[Extracted data entries]
== Segment start ==

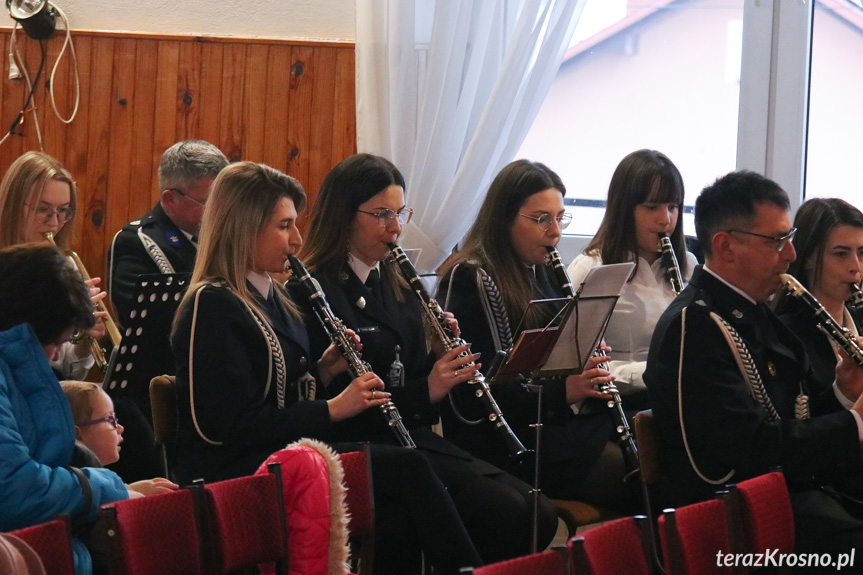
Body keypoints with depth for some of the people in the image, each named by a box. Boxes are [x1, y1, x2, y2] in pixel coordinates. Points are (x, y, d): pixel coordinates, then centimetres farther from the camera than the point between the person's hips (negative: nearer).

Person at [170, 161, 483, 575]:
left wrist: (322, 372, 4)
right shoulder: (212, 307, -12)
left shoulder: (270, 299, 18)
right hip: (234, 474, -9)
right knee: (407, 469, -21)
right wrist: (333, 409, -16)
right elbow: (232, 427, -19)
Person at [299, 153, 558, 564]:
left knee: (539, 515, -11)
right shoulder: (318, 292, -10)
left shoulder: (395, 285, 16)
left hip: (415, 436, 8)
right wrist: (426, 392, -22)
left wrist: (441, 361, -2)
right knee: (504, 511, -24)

== Segment end ==
== Segment start ==

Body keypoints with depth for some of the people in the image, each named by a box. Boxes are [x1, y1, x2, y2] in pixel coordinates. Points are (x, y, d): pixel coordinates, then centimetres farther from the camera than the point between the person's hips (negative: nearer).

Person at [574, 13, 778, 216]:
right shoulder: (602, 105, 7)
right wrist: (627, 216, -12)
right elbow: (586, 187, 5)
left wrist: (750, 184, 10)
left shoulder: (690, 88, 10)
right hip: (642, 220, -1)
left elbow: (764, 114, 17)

== Segment end ==

Can you swap "wrist" for "hand" in the data lines starting at the one containing "right hip: (234, 474, -9)" and ending at the one containing "right knee: (504, 511, -24)", leaving everything else unchanged, and give back only those lines?

right hip: (234, 474, -9)
right knee: (407, 469, -21)
right hand: (333, 409, -16)
right elbow: (232, 427, -19)
Person at [299, 153, 558, 564]:
left knee: (539, 515, -11)
right shoulder: (318, 292, -10)
left shoulder: (395, 285, 16)
left hip: (415, 436, 8)
right hand: (426, 392, -22)
left hand: (441, 361, -2)
right knee: (504, 511, -24)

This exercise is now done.